Six years ago, Melissa Etheridge was diagnosed with breast cancer. Today, she’s cancer free and one of the celebrity survivors taking part in “1 a Minute LIVE,” a panel discussion and film that will be broadcast nationwide via satellite to select theaters on October 6, 2010. Donations from the event will support Susan G. Komen for the Cure to raise money for breast cancer research. MORE recently talked with Etheridge about "1 a Minute" and what she’s learned since her diagnosis.
Q: What made you want to be a part of the 1 A Minute LIVE event?
A: I had been approached by many different organizations and people [to get involved with projects]. Some were connected to drug companies or were about raising money for drug companies. They all meant well and good, but I have a specific perception about what health and cancer is, so I said no to a lot of things. The creator of 1 a Minute, Namrata Singh Gujral, wanted me to speak my truths. She’s a woman who’s also been affected by breast cancer and kind of had the same reaction to it that I did, which is: This is all we have? You’ve got to be kidding me. Something’s got to change. That’s really what drew me to it.
Q: What’s the premise of the film?
A: It’s a global look at the countries that are being hit by breast cancer and how, as well as the different cultural ways of responding to it—what’s being done, what can be done—which I find just fascinating.

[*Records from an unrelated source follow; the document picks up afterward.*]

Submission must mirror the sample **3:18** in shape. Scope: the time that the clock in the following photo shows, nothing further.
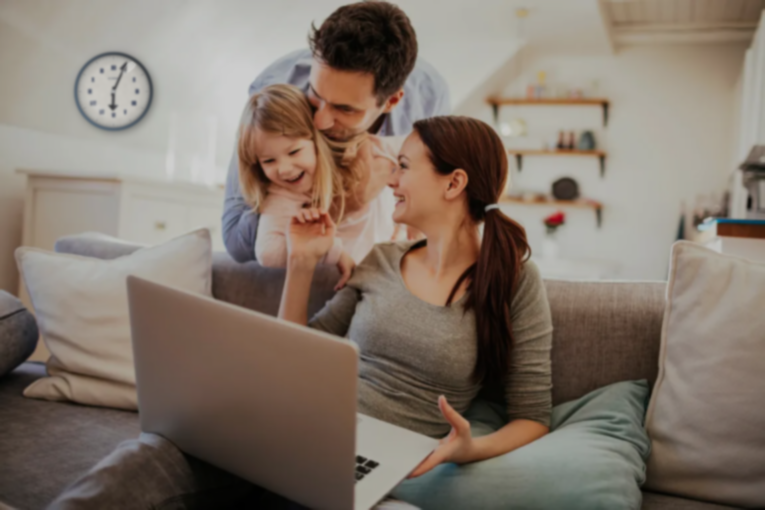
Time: **6:04**
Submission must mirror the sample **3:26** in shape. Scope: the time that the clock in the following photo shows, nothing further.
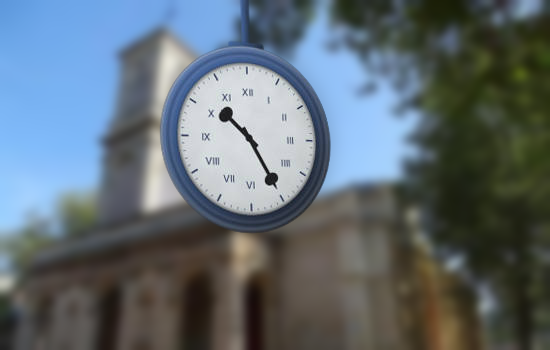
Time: **10:25**
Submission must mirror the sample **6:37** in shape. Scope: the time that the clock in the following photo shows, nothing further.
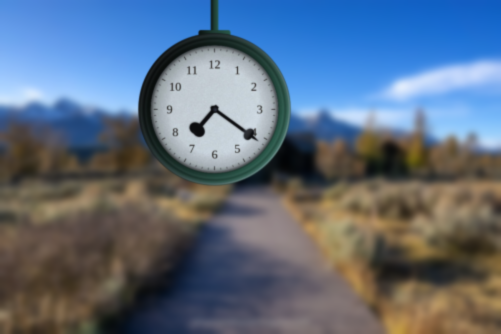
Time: **7:21**
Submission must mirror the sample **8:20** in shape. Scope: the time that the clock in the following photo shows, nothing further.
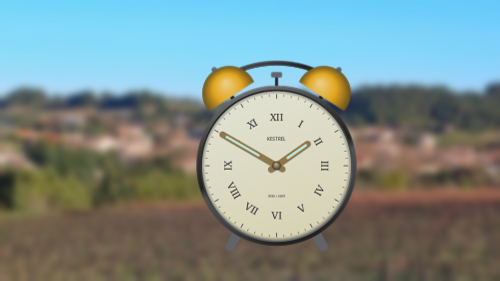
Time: **1:50**
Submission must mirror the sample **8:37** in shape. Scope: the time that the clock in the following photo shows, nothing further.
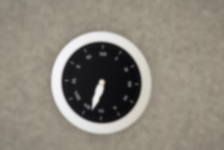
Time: **6:33**
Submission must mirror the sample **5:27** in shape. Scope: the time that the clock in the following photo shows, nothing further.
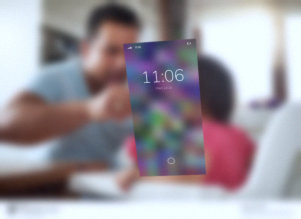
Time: **11:06**
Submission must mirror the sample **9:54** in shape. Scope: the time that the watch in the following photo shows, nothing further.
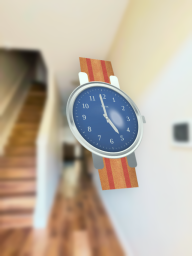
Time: **4:59**
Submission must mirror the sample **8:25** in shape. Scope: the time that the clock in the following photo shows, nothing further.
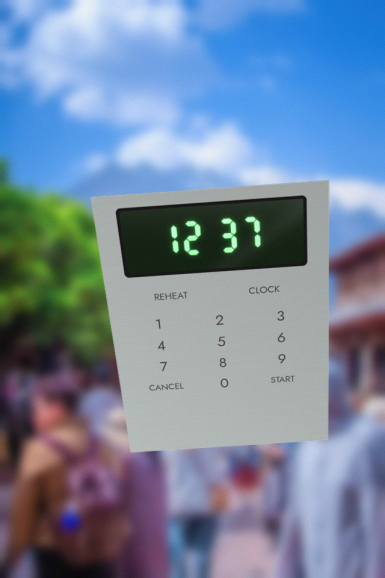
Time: **12:37**
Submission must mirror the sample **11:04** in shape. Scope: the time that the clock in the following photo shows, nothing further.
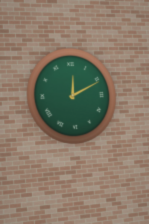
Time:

Q: The film is being released 6 years to the month of your diagnosis. Do you look at that moment differently now.
A: Oh, yeah. You can react and make it be whatever you want it to be. I had been asking myself some philosophical questions about my life anyway at the time I got the diagnosis. It helped me shed many of my old ways of thinking and reacting. It really helped put me on a new path of understanding life and happiness and what my purpose is.
Q: What brought you to that understanding?

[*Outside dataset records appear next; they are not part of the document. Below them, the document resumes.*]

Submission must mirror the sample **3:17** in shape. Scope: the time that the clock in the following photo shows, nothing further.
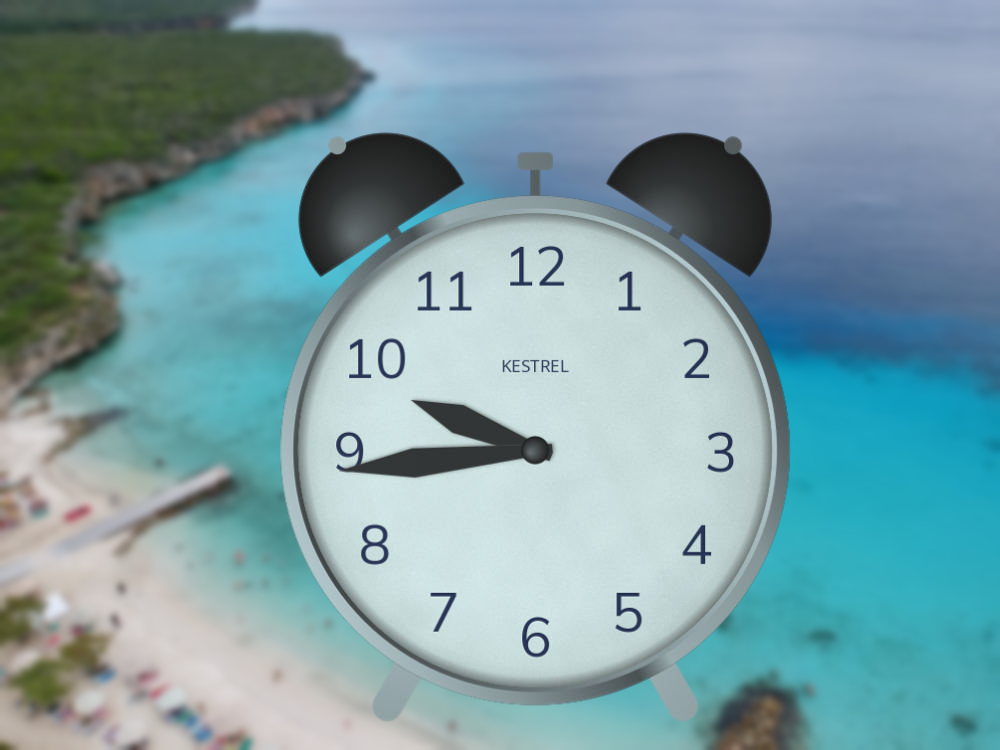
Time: **9:44**
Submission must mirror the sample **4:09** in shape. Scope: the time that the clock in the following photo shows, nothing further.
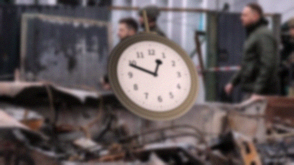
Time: **12:49**
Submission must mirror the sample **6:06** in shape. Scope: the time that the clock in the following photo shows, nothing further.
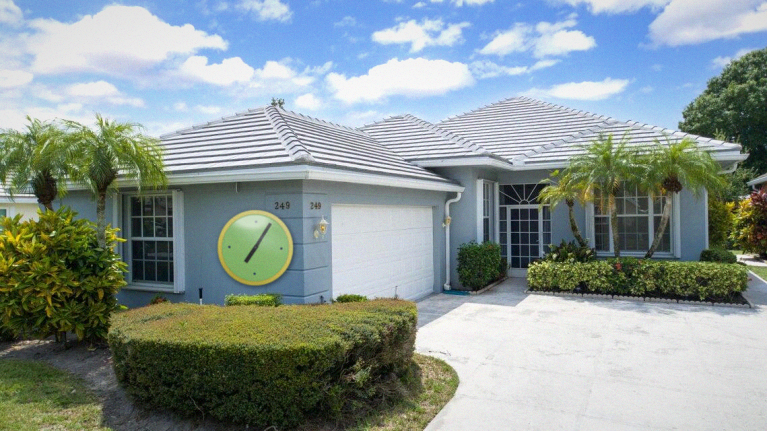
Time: **7:05**
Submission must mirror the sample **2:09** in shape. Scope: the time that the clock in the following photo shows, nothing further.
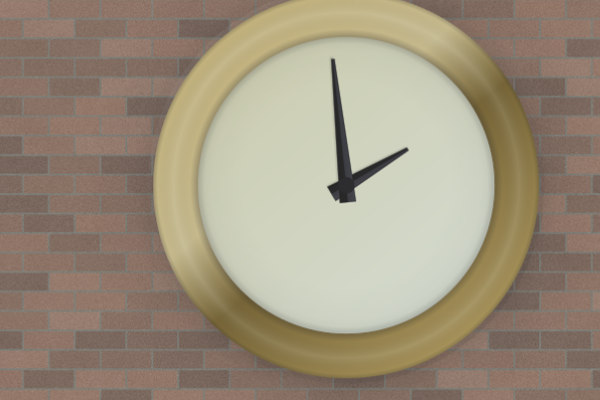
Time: **1:59**
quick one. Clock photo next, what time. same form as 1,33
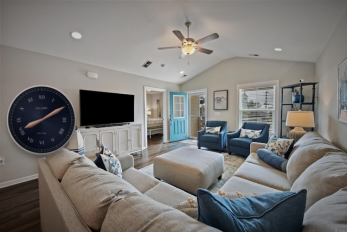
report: 8,10
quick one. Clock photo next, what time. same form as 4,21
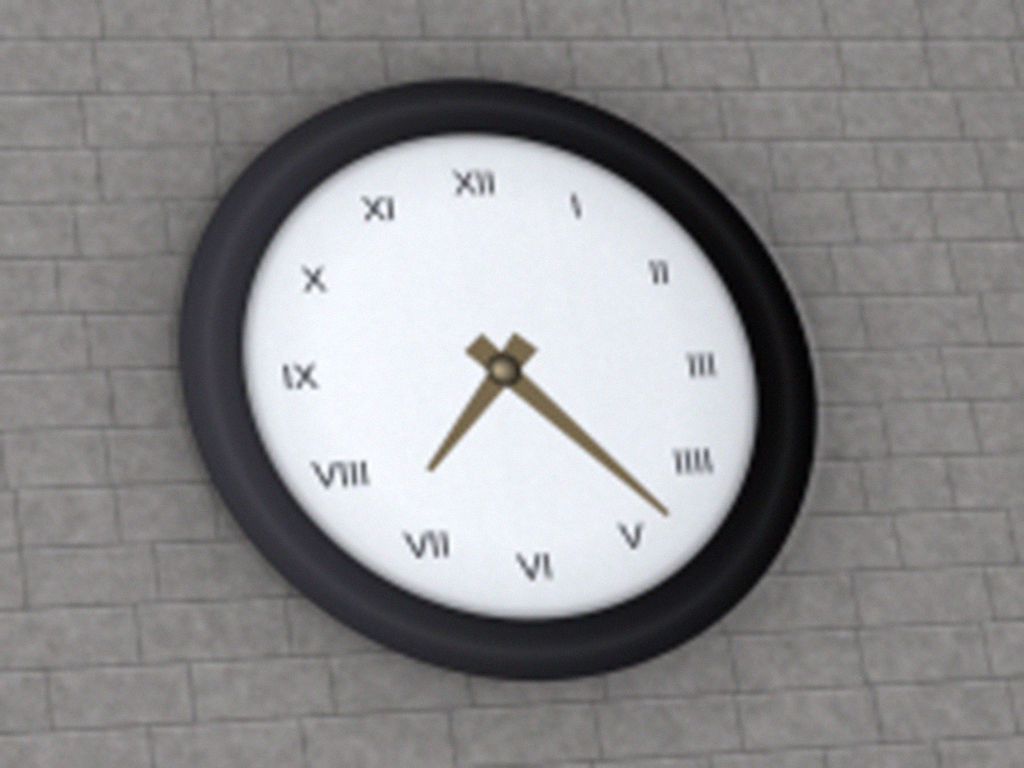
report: 7,23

A: It came about during treatment. The chemotherapy was 10 weeks of being so close to death that the only thing that would keep the pain away was perfect stillness—no sound, no light, no anything. And it actually got me into a very meditative state and opened up a lot of spiritual stuff inside me.

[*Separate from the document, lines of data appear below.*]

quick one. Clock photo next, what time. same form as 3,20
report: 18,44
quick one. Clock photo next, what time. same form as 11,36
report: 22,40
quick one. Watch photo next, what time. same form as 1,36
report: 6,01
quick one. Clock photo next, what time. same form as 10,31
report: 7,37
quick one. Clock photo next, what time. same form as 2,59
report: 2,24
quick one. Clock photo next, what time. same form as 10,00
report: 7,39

Q: Did you discover any misconceptions you had about the disease?
A: I didn’t really understand how much cancer, the way that people treat cancer and the whole medical set up is based on numbers and averages. It’s kind of a conveyor-belt mentality that doesn’t look at individuals and I was a little taken aback by that. I think our system is outdated.
Q: Did that affect the way you made decisions? Did you ever go against the grain in terms of treatment options?
A: Oh yeah. I actually didn’t finish my treatment. I didn’t get the last 3 chemotherapy treatments because the side effects of the Taxol that they were giving me was neuropathy, which is loss of feeling in your fingers. And being a musician, my fingers are my life. All the side effects were so much more harmful than the 2% chance it was giving me that my cancer wouldn’t come back. It wasn’t worth it.
Q: You’ve been cancer free for five years. What was key to your recovery?
A: It was the way I chose to look at it, I think. And of course my friends and family and my loved ones were just incredible. They didn’t treat me like I was contagious. They just supported me.